North Carolina State University has deployed a robot in its James B. Hunt Library. The building houses a collection of over 1.5 million books stored in more than 18,000 bins. When a student requests a book, a robot retrieves it for them. Gone are the days of browsing the stacks, it seems.
The book robot, known as a bookBot, is unusual, but it's more prevalent than the library's other technology, said Joan Lippincott, associate executive director of the Coalition for Networked Information.
Four robots slide between rows of bins 50 feet deep and 120 feet high. A staffer files a student's request for a book on a computer, and the robot locates the right bin, pulls it out and leaves the bin in front of the staffer, who locates the right book and takes it to the student.
The library was designed by a team of Norwegian engineers and will have its grand opening next month. It boasts a team of four bookBots that zip around the bins, retrieving books as requested by students. Designers estimate that this storage method takes up one-ninth of the space that traditional shelving would require.
"The Hunt Library, in my view, is the academic library with the widest array of technologies in the country," Lippincott told NBC 17 in North Carolina. "And they've very carefully integrated their technology program with the university's research, learning and teaching mission," she said. "They didn't just do this to be cool. They did this because of the nature of N.C. State, and the kind of academic and research programs that they have."
Students and faculty told officials wanted a high-tech library, said Maurice York, director of IT for the school's libraries.
"And we had to sort of figure out what that means," he said. "There really aren't that many models out there."
The answers involved a supercomputer, stored in the basement; a visualization lab where an English professor and his class have recreated a 3D version of the old St. Paul's Cathedral in London (which burned in 1666) and where students listen to sermons by John Donne; and a creativity lab where the Naval ROTC students can work on the deck of a 3D ship.
It also involved 100 areas for collaborative study; walls made of whiteboards; a traditional library area with about 40,000 books on shelves; and a snack bar on the first floor.

### Information given
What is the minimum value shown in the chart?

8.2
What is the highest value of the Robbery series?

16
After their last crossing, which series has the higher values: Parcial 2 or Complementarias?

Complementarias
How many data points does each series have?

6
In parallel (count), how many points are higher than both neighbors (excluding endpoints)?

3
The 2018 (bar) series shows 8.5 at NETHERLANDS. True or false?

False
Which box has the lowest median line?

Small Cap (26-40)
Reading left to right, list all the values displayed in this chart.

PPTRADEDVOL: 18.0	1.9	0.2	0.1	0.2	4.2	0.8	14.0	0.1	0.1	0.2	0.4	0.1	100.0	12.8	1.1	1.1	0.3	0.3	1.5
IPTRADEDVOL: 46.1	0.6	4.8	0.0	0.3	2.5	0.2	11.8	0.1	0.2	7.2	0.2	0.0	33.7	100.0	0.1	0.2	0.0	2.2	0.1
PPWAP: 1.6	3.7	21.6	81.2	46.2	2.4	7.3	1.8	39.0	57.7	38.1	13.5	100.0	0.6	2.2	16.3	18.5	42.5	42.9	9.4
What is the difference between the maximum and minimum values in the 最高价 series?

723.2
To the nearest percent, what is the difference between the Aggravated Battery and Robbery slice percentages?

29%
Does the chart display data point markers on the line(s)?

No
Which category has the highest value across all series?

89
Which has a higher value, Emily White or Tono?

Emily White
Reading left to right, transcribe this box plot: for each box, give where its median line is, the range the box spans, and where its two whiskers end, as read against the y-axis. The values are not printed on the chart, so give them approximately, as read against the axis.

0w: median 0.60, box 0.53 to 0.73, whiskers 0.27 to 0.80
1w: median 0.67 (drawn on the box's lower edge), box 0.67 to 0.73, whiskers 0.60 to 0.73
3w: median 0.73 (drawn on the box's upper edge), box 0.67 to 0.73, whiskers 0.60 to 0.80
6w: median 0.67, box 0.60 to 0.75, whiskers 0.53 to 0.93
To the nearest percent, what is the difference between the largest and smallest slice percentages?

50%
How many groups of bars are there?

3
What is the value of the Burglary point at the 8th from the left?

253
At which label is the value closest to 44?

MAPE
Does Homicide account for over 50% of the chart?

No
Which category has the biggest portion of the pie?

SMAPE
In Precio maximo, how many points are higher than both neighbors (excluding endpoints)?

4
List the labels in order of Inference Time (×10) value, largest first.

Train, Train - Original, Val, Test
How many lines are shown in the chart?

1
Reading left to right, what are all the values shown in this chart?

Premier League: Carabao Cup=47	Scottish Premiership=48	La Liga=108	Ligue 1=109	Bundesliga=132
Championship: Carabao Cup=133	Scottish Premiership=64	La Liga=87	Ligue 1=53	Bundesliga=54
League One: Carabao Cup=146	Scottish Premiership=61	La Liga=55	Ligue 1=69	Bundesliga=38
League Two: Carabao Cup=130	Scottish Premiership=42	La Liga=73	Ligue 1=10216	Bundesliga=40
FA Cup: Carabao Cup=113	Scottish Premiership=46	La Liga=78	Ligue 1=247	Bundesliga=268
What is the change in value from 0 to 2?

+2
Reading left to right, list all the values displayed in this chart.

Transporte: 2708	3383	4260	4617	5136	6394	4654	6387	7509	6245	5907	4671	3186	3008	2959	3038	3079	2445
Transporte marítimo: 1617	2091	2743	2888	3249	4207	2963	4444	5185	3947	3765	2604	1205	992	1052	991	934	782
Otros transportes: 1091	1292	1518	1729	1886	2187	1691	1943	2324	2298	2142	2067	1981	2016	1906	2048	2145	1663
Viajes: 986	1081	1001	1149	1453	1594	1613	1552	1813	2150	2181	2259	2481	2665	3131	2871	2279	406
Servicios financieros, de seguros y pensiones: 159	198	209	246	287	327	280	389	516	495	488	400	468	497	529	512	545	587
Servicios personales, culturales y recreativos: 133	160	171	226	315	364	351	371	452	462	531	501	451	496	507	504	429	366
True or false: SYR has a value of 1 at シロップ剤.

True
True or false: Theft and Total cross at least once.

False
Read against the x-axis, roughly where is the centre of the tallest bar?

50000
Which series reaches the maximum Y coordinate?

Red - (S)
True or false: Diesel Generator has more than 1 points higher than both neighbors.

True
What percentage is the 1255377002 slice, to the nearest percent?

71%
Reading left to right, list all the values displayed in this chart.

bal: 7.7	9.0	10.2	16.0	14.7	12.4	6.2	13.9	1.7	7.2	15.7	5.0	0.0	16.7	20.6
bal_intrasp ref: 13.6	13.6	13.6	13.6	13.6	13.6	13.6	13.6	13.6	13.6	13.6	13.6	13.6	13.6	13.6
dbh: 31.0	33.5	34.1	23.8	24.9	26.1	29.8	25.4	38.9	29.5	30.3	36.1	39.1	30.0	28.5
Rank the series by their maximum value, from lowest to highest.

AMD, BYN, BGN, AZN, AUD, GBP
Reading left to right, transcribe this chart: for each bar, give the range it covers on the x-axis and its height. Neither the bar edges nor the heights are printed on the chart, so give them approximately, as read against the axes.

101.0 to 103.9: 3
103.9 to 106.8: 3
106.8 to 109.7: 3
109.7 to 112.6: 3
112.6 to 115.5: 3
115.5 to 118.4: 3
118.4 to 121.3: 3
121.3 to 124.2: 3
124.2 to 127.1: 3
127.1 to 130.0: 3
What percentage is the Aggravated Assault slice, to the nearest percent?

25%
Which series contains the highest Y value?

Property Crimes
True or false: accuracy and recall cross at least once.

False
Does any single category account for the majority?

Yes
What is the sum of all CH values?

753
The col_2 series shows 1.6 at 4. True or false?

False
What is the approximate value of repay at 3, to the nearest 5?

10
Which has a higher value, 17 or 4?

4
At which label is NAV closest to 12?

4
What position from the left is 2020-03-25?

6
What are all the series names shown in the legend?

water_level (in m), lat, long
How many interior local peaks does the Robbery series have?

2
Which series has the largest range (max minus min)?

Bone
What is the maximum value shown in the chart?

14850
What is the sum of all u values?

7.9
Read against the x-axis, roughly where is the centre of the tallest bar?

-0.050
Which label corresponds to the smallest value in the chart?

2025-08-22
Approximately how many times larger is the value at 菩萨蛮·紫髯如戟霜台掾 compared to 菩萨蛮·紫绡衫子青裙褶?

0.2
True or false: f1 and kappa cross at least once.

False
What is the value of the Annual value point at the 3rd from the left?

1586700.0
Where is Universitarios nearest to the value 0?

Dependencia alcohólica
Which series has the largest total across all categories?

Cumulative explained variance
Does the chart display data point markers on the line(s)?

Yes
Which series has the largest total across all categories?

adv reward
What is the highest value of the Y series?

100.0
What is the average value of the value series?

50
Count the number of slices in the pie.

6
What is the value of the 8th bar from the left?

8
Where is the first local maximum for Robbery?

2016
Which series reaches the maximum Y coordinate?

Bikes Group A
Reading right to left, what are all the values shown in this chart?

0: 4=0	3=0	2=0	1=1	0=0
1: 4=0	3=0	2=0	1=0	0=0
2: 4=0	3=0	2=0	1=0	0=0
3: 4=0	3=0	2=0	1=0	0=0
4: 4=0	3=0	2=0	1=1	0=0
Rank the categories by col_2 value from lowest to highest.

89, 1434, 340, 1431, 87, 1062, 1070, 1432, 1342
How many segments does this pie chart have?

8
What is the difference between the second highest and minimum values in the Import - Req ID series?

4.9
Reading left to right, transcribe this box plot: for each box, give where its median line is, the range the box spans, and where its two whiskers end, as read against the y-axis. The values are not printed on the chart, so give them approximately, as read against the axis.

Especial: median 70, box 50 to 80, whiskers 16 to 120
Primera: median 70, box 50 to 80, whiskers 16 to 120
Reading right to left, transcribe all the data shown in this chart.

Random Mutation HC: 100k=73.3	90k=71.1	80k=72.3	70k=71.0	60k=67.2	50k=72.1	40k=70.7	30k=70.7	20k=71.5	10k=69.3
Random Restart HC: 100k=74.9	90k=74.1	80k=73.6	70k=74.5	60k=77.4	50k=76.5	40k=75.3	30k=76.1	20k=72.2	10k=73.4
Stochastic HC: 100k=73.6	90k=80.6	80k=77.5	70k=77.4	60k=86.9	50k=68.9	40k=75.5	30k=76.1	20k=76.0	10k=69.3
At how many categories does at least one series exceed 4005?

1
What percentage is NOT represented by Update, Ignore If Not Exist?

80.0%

### Task 1
In the Hunt Library article, how much space does the bin storage method take up compared with traditional shelving?
### Task 2
Please transcribe part of the Hunt Library article, beginning at the words "The book robot, known" and stopping after "to the student.".

### Exercise output 1
One-ninth of the space that traditional shelving would require.

### Exercise output 2
The book robot, known as a bookBot, is unusual, but it's more prevalent than the library's other technology, said Joan Lippincott, associate executive director of the Coalition for Networked Information.
Four robots slide between rows of bins 50 feet deep and 120 feet high. A staffer files a student's request for a book on a computer, and the robot locates the right bin, pulls it out and leaves the bin in front of the staffer, who locates the right book and takes it to the student.